The premise for the series — and the setup for "RoboCop 2" — was that Delta City, a project only under construction in the movies, was to finally be completed, with RoboCop, now paired with a new partner, serving as the law enforcement. RoboCop, however, has been slowly evolving, regaining tiny elements of his humanity despite being mostly machine. Don't forget, RoboCop was built out of the corpse of a fallen officer named Murphy (Peter Weller in the first two movies, Richard Eden in the series), and Murphy's widow was to appear in "RoboCop 2" and would be a semi-regular character throughout the show.
The disembodied consciousness that RoboCop communes with was the mind of a slain OCP executive named Diana Powers (Andrea Roth), whose brain was uploaded into an experimental network at her death. It's not long before RoboCop and Diana find one another in the cloud, giving RoboCop a perfect counterpart: They are now both mostly machine, he with a mechanical body, she with a computerized mind.

> Given entries
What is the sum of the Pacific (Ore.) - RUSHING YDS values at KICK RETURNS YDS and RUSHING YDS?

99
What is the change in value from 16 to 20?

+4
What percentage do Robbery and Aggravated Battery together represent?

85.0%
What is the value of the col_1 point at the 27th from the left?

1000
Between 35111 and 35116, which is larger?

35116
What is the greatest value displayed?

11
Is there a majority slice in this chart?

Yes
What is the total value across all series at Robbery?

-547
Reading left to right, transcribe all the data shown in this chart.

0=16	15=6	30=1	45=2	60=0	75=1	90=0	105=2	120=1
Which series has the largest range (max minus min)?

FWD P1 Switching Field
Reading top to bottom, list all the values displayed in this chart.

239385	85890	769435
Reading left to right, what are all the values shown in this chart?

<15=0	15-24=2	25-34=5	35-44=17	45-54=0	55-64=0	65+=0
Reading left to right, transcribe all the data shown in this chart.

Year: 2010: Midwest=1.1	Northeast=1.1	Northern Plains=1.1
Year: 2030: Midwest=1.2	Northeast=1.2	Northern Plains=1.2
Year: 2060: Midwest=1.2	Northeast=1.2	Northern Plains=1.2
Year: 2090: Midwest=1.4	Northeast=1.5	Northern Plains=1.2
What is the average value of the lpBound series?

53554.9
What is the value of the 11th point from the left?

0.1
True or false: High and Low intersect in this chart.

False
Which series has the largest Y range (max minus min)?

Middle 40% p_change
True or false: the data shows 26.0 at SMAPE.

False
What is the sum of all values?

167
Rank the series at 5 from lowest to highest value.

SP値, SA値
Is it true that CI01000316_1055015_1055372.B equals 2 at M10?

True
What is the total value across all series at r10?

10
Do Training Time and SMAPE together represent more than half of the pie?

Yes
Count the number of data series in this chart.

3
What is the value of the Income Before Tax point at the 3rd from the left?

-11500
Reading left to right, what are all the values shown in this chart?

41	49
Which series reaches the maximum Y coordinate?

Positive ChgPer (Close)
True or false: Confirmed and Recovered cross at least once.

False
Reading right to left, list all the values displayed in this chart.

> Work instructions
(a) In the RoboCop excerpt, rewrite the paragraph that begins "The disembodied consciousness" more briefly, keeping its main facts.
(b) Write the next part of the RoboCop excerpt, picking up after its final sentence.
The lines that come after the RoboCop excerpt are separate material.

> Results for the exercise
(a) RoboCop communes with Diana Powers (Andrea Roth), a slain OCP executive whose brain was uploaded into an experimental network when she died. The two soon find each other in the cloud. That makes her his ideal counterpart, since both are now mostly machine: he has a mechanical body, and she has a computerized mind.

(b)
The Frank Miller Version
Because of a writers strike in 1988, and because Neumeier was working on a (sadly unproduced) screenplay for Oliver Stone, his version of "RoboCop 2" was not made as a feature. Frank Miller ended up writing the script for "RoboCop 2," after Neumeier recommended Miller write other projects for the studio. Neumeier's script was scrapped, and Miller was brought in to write. "RoboCop 2" was not as big a commercial or critical success as the first, but Neumeier feels that it's hard to beat what he, Miner, and Verhoeven did with the first. He did say in the Vice interview that the 1990 film was "very much fun."
Miller would also co-write the screenplay for "RoboCop 3" in 1993, with the film's director Fred Dekker ("The Monster Squad," "Night of the Creeps"). "RoboCop 3" was an attempt to make the series more family-friendly, which, in Neumeier's words, "defeats the entire purpose of 'RoboCop.'"
In 2009, Darren Aronofsky had a remake of "RoboCop" heading into production, but Neumeier had nothing to do with it. Although the 2009 remake from the director of "Requiem for a Dream" and "π" sounded promising, the project ended up getting scrapped. There were rumors that Aronofsky left because he refused to shoot in 3D like the studio wanted, but the shutdown came about for much simpler reasons: It turns out the financing just didn't come together. "RoboCop" was remade in 2014 as a PG-13-rated actioner directed by José Padilha, with Joel Kinneman as RoboCop. Neumeier didn't write that one either.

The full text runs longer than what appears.